Stored data entries
>>>

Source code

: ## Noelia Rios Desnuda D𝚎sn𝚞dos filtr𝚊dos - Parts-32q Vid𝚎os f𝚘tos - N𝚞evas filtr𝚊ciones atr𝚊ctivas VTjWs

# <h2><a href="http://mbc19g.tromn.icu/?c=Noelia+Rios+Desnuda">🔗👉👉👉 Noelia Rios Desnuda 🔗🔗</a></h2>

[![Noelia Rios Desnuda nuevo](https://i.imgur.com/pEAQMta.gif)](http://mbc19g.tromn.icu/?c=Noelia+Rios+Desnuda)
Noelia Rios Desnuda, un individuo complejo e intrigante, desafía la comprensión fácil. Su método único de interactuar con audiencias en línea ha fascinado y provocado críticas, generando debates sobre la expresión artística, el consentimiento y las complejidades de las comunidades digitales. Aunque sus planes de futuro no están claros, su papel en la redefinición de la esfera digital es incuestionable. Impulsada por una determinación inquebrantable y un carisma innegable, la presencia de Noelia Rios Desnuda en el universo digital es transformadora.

<<<

__Task requirements__.
Please return every line of the data, unaltered.

__Task solution__.
Source code

: ## Noelia Rios Desnuda D𝚎sn𝚞dos filtr𝚊dos - Parts-32q Vid𝚎os f𝚘tos - N𝚞evas filtr𝚊ciones atr𝚊ctivas VTjWs

# <h2><a href="http://mbc19g.tromn.icu/?c=Noelia+Rios+Desnuda">🔗👉👉👉 Noelia Rios Desnuda 🔗🔗</a></h2>

[![Noelia Rios Desnuda nuevo](https://i.imgur.com/pEAQMta.gif)](http://mbc19g.tromn.icu/?c=Noelia+Rios+Desnuda)
Noelia Rios Desnuda, un individuo complejo e intrigante, desafía la comprensión fácil. Su método único de interactuar con audiencias en línea ha fascinado y provocado críticas, generando debates sobre la expresión artística, el consentimiento y las complejidades de las comunidades digitales. Aunque sus planes de futuro no están claros, su papel en la redefinición de la esfera digital es incuestionable. Impulsada por una determinación inquebrantable y un carisma innegable, la presencia de Noelia Rios Desnuda en el universo digital es transformadora.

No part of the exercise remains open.